[[ Extracted material, beginning ]]

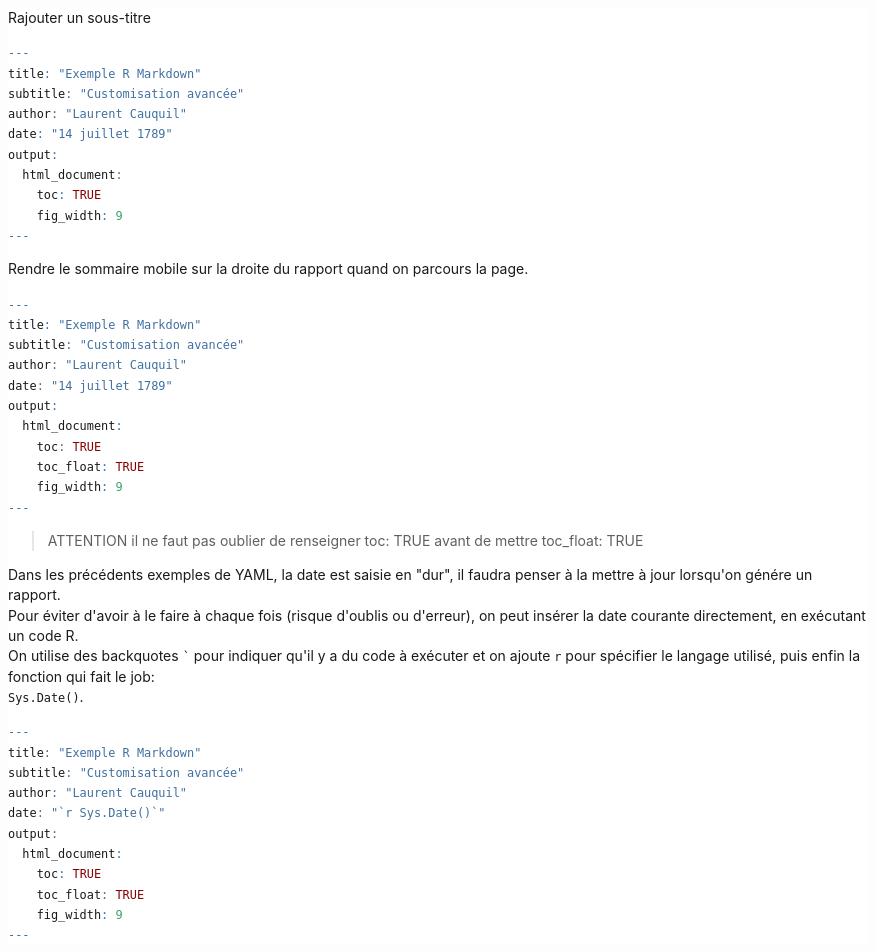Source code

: Rajouter un sous-titre


```r
---
title: "Exemple R Markdown"
subtitle: "Customisation avancée"
author: "Laurent Cauquil"
date: "14 juillet 1789"
output: 
  html_document:
    toc: TRUE
    fig_width: 9
---
```

Rendre le sommaire mobile sur la droite du rapport quand on parcours la
page.


```r
---
title: "Exemple R Markdown"
subtitle: "Customisation avancée"
author: "Laurent Cauquil"
date: "14 juillet 1789"
output: 
  html_document:
    toc: TRUE
    toc_float: TRUE
    fig_width: 9
---
```

> ATTENTION il ne faut pas oublier de renseigner toc: TRUE avant de
> mettre toc_float: TRUE

Dans les précédents exemples de YAML, la date est saisie en "dur", il
faudra penser à la mettre à jour lorsqu'on génére un rapport.\
Pour éviter d'avoir à le faire à chaque fois (risque d'oublis ou
d'erreur), on peut insérer la date courante directement, en exécutant un
code R.\
On utilise des backquotes `` ` `` pour indiquer qu'il y a du code à
exécuter et on ajoute `r` pour spécifier le langage utilisé, puis enfin
la fonction qui fait le job:\
`Sys.Date()`.


```r
---
title: "Exemple R Markdown"
subtitle: "Customisation avancée"
author: "Laurent Cauquil"
date: "`r Sys.Date()`"
output: 
  html_document:
    toc: TRUE
    toc_float: TRUE
    fig_width: 9
---
```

[[ Extracted material, end ]]

[What the task asks]: Among the lines above, please find those with "mettre" and copy them.

[Answer to this problem]:
> mettre toc_float: TRUE
faudra penser à la mettre à jour lorsqu'on génére un rapport.\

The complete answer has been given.